(Given problem) Find every line in the material that contains the string "collectors" and copy each one out in full.

━━ Data for this exercise

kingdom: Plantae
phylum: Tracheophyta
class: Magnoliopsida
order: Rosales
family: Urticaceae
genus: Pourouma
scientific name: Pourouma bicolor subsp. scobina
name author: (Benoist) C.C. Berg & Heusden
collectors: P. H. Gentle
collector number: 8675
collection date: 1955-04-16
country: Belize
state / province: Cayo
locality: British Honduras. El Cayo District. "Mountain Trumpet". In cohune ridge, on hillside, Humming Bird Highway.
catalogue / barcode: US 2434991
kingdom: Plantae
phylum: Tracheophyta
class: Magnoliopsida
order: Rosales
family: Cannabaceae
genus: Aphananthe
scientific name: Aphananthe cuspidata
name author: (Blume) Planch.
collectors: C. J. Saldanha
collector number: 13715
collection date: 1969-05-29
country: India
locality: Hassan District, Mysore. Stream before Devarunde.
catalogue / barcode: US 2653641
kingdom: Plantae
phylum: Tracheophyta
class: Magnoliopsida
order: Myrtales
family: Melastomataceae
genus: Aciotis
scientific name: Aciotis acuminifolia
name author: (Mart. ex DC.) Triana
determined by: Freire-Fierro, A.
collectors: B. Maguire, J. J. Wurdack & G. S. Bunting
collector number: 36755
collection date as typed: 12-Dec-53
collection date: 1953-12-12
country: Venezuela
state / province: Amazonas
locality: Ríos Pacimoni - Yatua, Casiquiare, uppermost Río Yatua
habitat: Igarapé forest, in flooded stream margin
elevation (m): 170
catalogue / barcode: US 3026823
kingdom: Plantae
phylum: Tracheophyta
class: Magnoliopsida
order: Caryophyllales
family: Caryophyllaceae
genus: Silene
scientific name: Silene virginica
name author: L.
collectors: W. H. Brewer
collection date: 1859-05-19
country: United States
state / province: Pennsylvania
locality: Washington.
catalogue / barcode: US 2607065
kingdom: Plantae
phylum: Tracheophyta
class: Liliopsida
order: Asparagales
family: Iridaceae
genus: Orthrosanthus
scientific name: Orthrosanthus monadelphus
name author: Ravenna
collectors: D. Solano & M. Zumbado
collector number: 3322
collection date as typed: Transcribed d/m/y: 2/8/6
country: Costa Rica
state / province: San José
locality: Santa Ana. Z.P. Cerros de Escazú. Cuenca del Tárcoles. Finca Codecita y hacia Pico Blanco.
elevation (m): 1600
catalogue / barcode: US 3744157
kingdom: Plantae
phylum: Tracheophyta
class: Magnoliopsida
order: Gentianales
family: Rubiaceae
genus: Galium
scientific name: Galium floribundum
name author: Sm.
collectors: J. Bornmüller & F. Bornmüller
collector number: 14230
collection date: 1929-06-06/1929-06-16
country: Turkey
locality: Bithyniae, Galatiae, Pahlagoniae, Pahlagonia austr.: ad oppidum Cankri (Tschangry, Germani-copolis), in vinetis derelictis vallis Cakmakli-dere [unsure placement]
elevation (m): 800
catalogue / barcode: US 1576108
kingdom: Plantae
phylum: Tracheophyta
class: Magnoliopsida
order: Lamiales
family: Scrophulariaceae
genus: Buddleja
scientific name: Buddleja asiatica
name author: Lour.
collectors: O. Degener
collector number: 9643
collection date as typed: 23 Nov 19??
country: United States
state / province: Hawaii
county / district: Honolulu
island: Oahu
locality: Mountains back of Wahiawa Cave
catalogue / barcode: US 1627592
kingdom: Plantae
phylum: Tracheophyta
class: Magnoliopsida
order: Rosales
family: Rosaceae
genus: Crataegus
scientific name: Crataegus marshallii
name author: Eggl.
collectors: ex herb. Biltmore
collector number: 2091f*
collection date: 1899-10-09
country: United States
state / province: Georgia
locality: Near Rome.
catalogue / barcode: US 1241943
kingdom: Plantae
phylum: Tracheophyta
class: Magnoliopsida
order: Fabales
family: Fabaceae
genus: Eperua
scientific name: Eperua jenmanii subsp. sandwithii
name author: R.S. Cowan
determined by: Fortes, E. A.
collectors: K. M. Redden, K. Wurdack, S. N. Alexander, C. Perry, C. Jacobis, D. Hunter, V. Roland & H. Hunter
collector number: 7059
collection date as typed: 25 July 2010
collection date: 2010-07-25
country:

━━━━

(Task answer)
collectors: P. H. Gentle
collectors: C. J. Saldanha
collectors: B. Maguire, J. J. Wurdack & G. S. Bunting
collectors: W. H. Brewer
collectors: D. Solano & M. Zumbado
collectors: J. Bornmüller & F. Bornmüller
collectors: O. Degener
collectors: ex herb. Biltmore
collectors: K. M. Redden, K. Wurdack, S. N. Alexander, C. Perry, C. Jacobis, D. Hunter, V. Roland & H. Hunter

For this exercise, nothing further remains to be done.